Given text »

To say that I have had a contentious relationship with former Facebook chief technology officer Adam D’Angelo’s three-year-old startup Quora would be an understatement. I’ve had my reasons for disagreeing with some of its policies relating to the content. Don’t get me wrong — I loved Quora before being turned off but now I use it like the “80 percent” consumers and rarely contribute to the site.
Despite the disagreements, just before the holidays kicked in, D’Angelo met with me in his Palo Alto offices, which house about 50 employees. Those who know him call him shy and quiet. And so I didn’t know what was in store for me. We ended up having a discussion that lasted about 45 minutes. Here are excerpts from that conversation.
Om: Adam, I have to say, the weekly email newsletter you guys send out is pretty damn good and enjoyable and worth reading. Especially compared to the horrible emails I get from other services. How do you guys do it?
Adam: Well, it is algorithmically created. I wanted to make something that people would read. What I didn’t want was something that was an annoying little email. It took awhile, but it has paid off. We had two people who worked on it (in a dedicated fashion) for a month, though we had been working on-and-off on it for nearly a year and a half. The email essentially looks at what people are reading and engaging (with) the most on Quora.
Om: What prompted you to start this particular company?
Adam: I really like knowledge and reading books and just generally immersing myself in information. I felt that if we could organize that, there was a huge potential and it was good for the world. I didn’t think there was something that was very good at organizing knowledge. Also, it is hard to displace companies with massive user base. For example, Facebook trying to displace Twitter. I think after a certain point it becomes really hard. I think if you look, a lot of the knowledge is decentralized and we wanted to build a core place oriented to knowledge.

Task objective »
Print the stretch of the Quora interview from "Adam: I really" through "oriented to knowledge." word for word.

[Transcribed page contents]
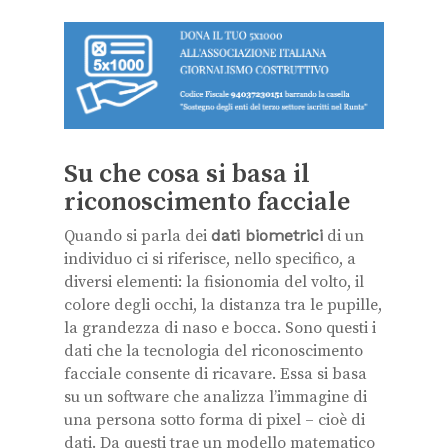
Su che cosa si basa il
riconoscimento facciale
Quando si parla dei
dati biometrici
di un
individuo ci si riferisce, nello specifico, a
diversi elementi: la fisionomia del volto, il
colore degli occhi, la distanza tra le pupille,
la grandezza di naso e bocca. Sono questi i
dati che la tecnologia del riconoscimento
facciale consente di ricavare. Essa si basa
su un software che analizza l’immagine di
una persona sotto forma di pixel – cioè di
dati. Da questi trae un modello matematico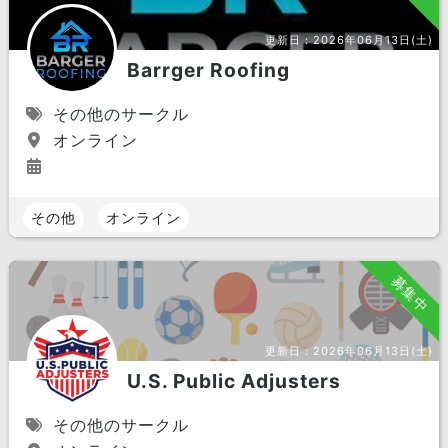
更新日：
2026年06月13日(土)
Barrger Roofing
その他のサークル
オンライン
その他
オンライン
募集中
更新日：
2026年06月13日(土)
U.S. Public Adjusters
その他のサークル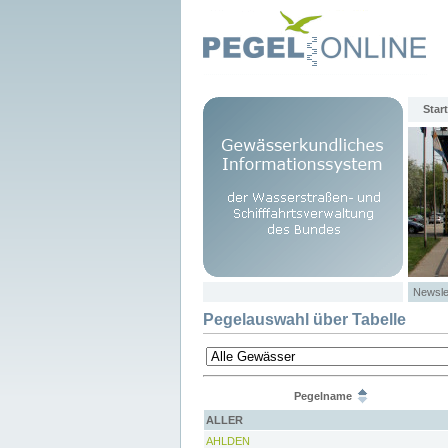
Start
Newsle
Pegelauswahl über Tabelle
Pegelname
ALLER
AHLDEN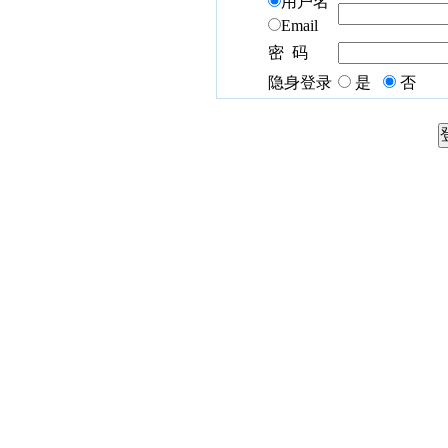
用户名
Email
密 码
隐身登录
是
否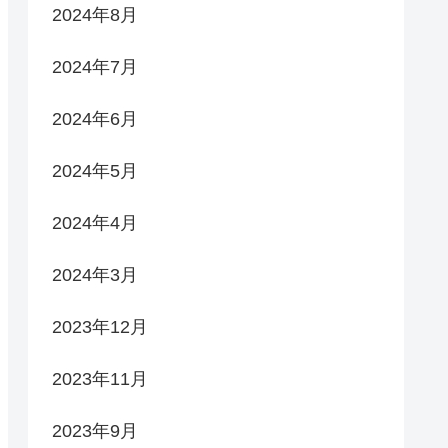
2024年8月
2024年7月
2024年6月
2024年5月
2024年4月
2024年3月
2023年12月
2023年11月
2023年9月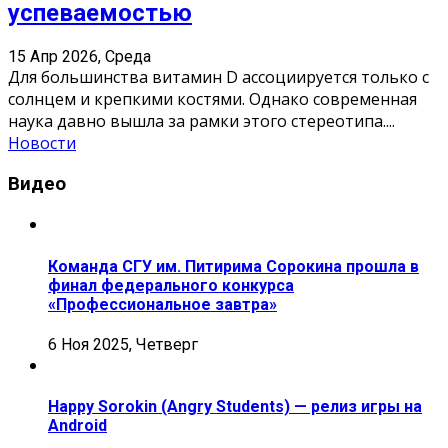
успеваемостью
15 Апр 2026, Среда
Для большинства витамин D ассоциируется только с
солнцем и крепкими костями. Однако современная
наука давно вышла за рамки этого стереотипа.
...
Новости
Видео
Команда СГУ им. Питирима Сорокина прошла в
финал федерального конкурса
«Профессиональное завтра»
6 Ноя 2025, Четверг
Happy Sorokin (Angry Students) — релиз игры на
Android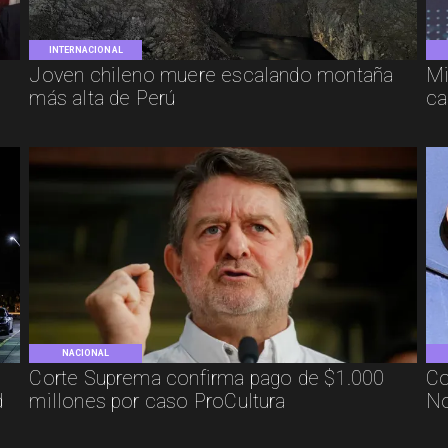
INTERNACIONAL
Joven chileno muere escalando montaña
Mi
más alta de Perú
ca
NACIONAL
Corte Suprema confirma pago de $1.000
Co
d
millones por caso ProCultura
No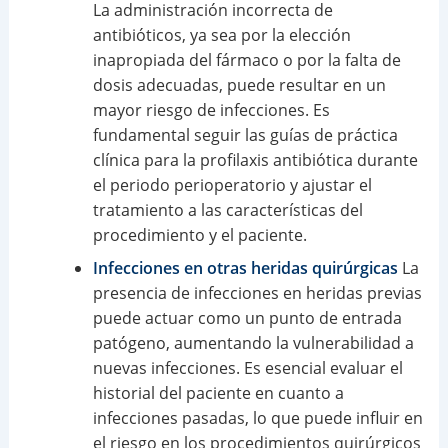
La administración incorrecta de
antibióticos, ya sea por la elección
inapropiada del fármaco o por la falta de
dosis adecuadas, puede resultar en un
mayor riesgo de infecciones. Es
fundamental seguir las guías de práctica
clínica para la profilaxis antibiótica durante
el periodo perioperatorio y ajustar el
tratamiento a las características del
procedimiento y el paciente.
Infecciones en otras heridas quirúrgicas
La
presencia de infecciones en heridas previas
puede actuar como un punto de entrada
patógeno, aumentando la vulnerabilidad a
nuevas infecciones. Es esencial evaluar el
historial del paciente en cuanto a
infecciones pasadas, lo que puede influir en
el riesgo en los procedimientos quirúrgicos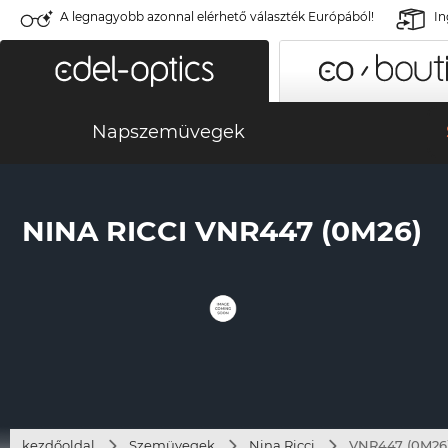
A legnagyobb azonnal elérhető választék Európából!
In
Napszemüvegek
NINA RICCI VNR447 (0M26)
kezdőoldal
Szemüvegek
Nina Ricci
VNR447 (0M26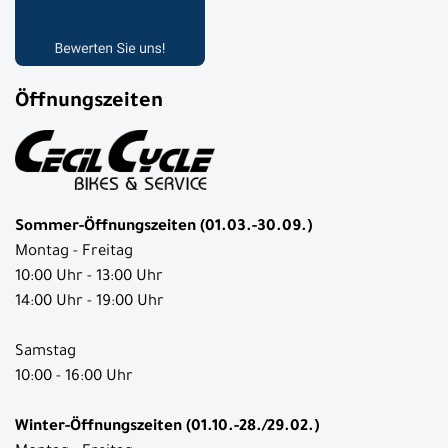
Öffnungszeiten
Sommer-Öffnungszeiten (01.03.-30.09.)
Montag - Freitag
10:00 Uhr - 13:00 Uhr
14:00 Uhr - 19:00 Uhr
Samstag
10:00 - 16:00 Uhr
Winter-Öffnungszeiten (01.10.-28./29.02.)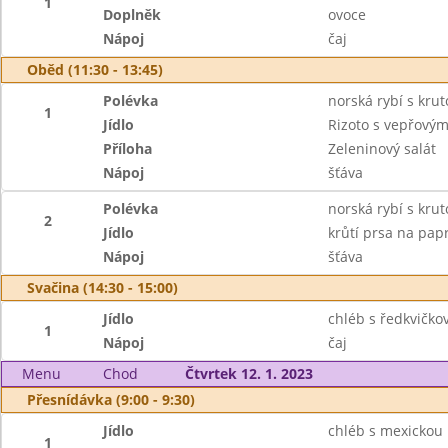
1
Doplněk
ovoce
Nápoj
čaj
Oběd (11:30 - 13:45)
Polévka
norská rybí s kru
1
Jídlo
Rizoto s vepřový
Příloha
Zeleninový salát
Nápoj
šťáva
Polévka
norská rybí s kru
2
Jídlo
krůtí prsa na papr
Nápoj
šťáva
Svačina (14:30 - 15:00)
Jídlo
chléb s ředkvičk
1
Nápoj
čaj
Menu
Chod
Čtvrtek 12. 1. 2023
Přesnídávka (9:00 - 9:30)
Jídlo
chléb s mexicko
1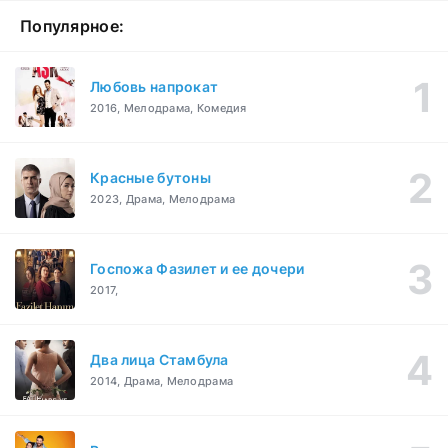
Популярное:
Любовь напрокат
2016, Мелодрама, Комедия
Красные бутоны
2023, Драма, Мелодрама
Госпожа Фазилет и ее дочери
2017,
Два лица Стамбула
2014, Драма, Мелодрама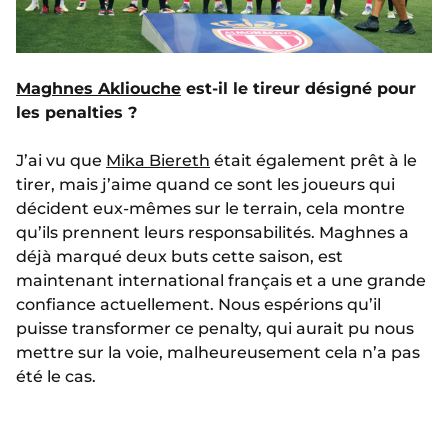
Maghnes Akliouche
est-il le tireur désigné pour
les penalties ?
J’ai vu que
Mika Biereth
était également prêt à le
tirer, mais j’aime quand ce sont les joueurs qui
décident eux-mêmes sur le terrain, cela montre
qu’ils prennent leurs responsabilités. Maghnes a
déjà marqué deux buts cette saison, est
maintenant international français et a une grande
confiance actuellement. Nous espérions qu’il
puisse transformer ce penalty, qui aurait pu nous
mettre sur la voie, malheureusement cela n’a pas
été le cas.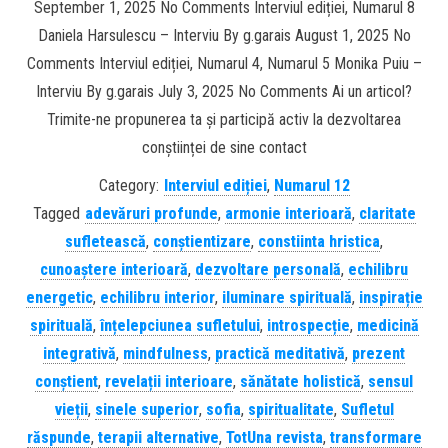
September 1, 2025 No Comments Interviul ediției, Numarul 8
Daniela Harsulescu – Interviu By g.garais August 1, 2025 No
Comments Interviul ediției, Numarul 4, Numarul 5 Monika Puiu –
Interviu By g.garais July 3, 2025 No Comments Ai un articol?
Trimite-ne propunerea ta și participă activ la dezvoltarea
conștiinței de sine contact
Category:
Interviul ediției
,
Numarul 12
Tagged
adevăruri profunde
,
armonie interioară
,
claritate
sufletească
,
conștientizare
,
constiinta hristica
,
cunoaștere interioară
,
dezvoltare personală
,
echilibru
energetic
,
echilibru interior
,
iluminare spirituală
,
inspirație
spirituală
,
înțelepciunea sufletului
,
introspecție
,
medicină
integrativă
,
mindfulness
,
practică meditativă
,
prezent
conștient
,
revelații interioare
,
sănătate holistică
,
sensul
vieții
,
sinele superior
,
sofia
,
spiritualitate
,
Sufletul
răspunde
,
terapii alternative
,
TotUna revista
,
transformare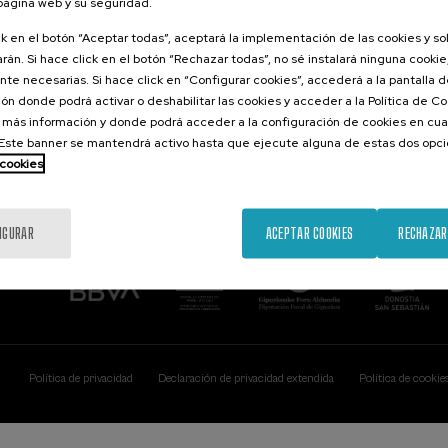
 página web y su seguridad.
Contacto
De interés...
ck en el botón “Aceptar todas”, aceptará la implementación de las cookies y s
rán. Si hace click en el botón “Rechazar todas”, no sé instalará ninguna cookie,
Palacio Miramar
Actividades ante
te necesarias. Si hace click en “Configurar cookies”, accederá a la pantalla 
Paseo de Miraconcha, 48
ón donde podrá activar o deshabilitar las cookies y acceder a la Política de 
20007 Donostia / San Sebastián
Gipuzkoa, Spain
 más información y donde podrá acceder a la configuración de cookies en cua
ste banner se mantendrá activo hasta que ejecute alguna de estas dos opc
Contacta con nosotros
 cookies
IGURAR
ACEPTAR COOKIES
RECHAZAR
Política de privacidad
Declaración de privacidad extendida
Política de cookie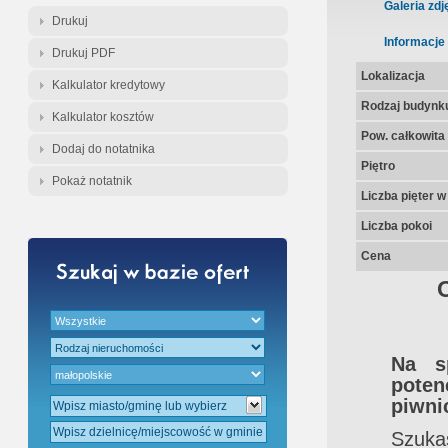
Gratis - Przedwstępna Umowa Nota
Galeria zdj
Drukuj
Informacje
Drukuj PDF
Lokalizacja
Kalkulator kredytowy
Rodzaj budynk
Kalkulator kosztów
Pow. całkowita
Dodaj do notatnika
Piętro
Pokaż notatnik
Liczba pięter 
Liczba pokoi
Cena
Na s
pote
piwni
Szuka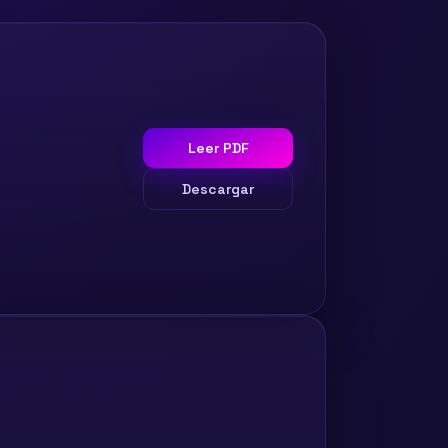
Leer PDF
Descargar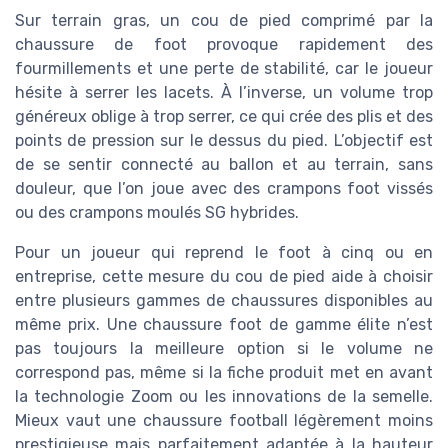
Sur terrain gras, un cou de pied comprimé par la
chaussure de foot provoque rapidement des
fourmillements et une perte de stabilité, car le joueur
hésite à serrer les lacets. À l’inverse, un volume trop
généreux oblige à trop serrer, ce qui crée des plis et des
points de pression sur le dessus du pied. L’objectif est
de se sentir connecté au ballon et au terrain, sans
douleur, que l’on joue avec des crampons foot vissés
ou des crampons moulés SG hybrides.
Pour un joueur qui reprend le foot à cinq ou en
entreprise, cette mesure du cou de pied aide à choisir
entre plusieurs gammes de chaussures disponibles au
même prix. Une chaussure foot de gamme élite n’est
pas toujours la meilleure option si le volume ne
correspond pas, même si la fiche produit met en avant
la technologie Zoom ou les innovations de la semelle.
Mieux vaut une chaussure football légèrement moins
prestigieuse mais parfaitement adaptée à la hauteur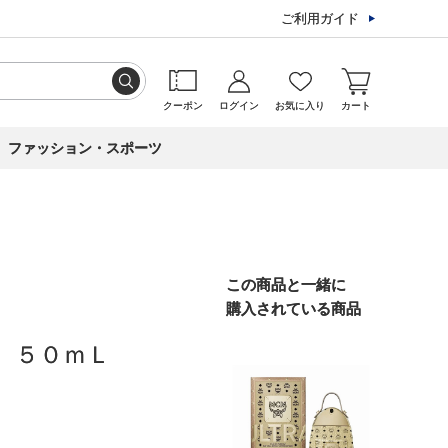
ご利用ガイド
クーポン
ログイン
お気に入り
カート
ファッション・スポーツ
この商品と一緒に
購入されている商品
 ５０ｍＬ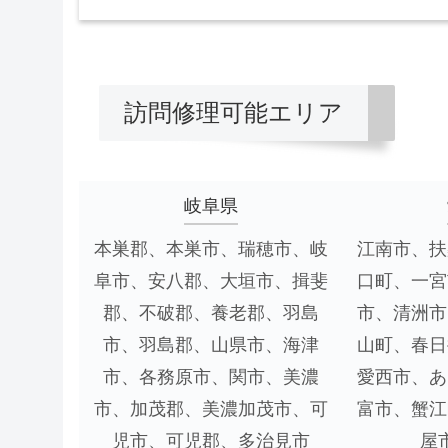
訪問修理可能エリア
岐阜県
本巣郡、本巣市、瑞穂市、岐
江南市、扶
阜市、安八郡、大垣市、揖斐
口町、一宮
郡、不破郡、養老郡、羽島
市、清洲市
市、羽島郡、山県市、海津
山町、春日
市、各務原市、関市、美濃
愛西市、あ
市、加茂郡、美濃加茂市、可
富市、蟹江
児市、可児郡、多治見市
屋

Answer below »
Adam: I really like knowledge and reading books and just generally immersing myself in information. I felt that if we could organize that, there was a huge potential and it was good for the world. I didn’t think there was something that was very good at organizing knowledge. Also, it is hard to displace companies with massive user base. For example, Facebook trying to displace Twitter. I think after a certain point it becomes really hard. I think if you look, a lot of the knowledge is decentralized and we wanted to build a core place oriented to knowledge.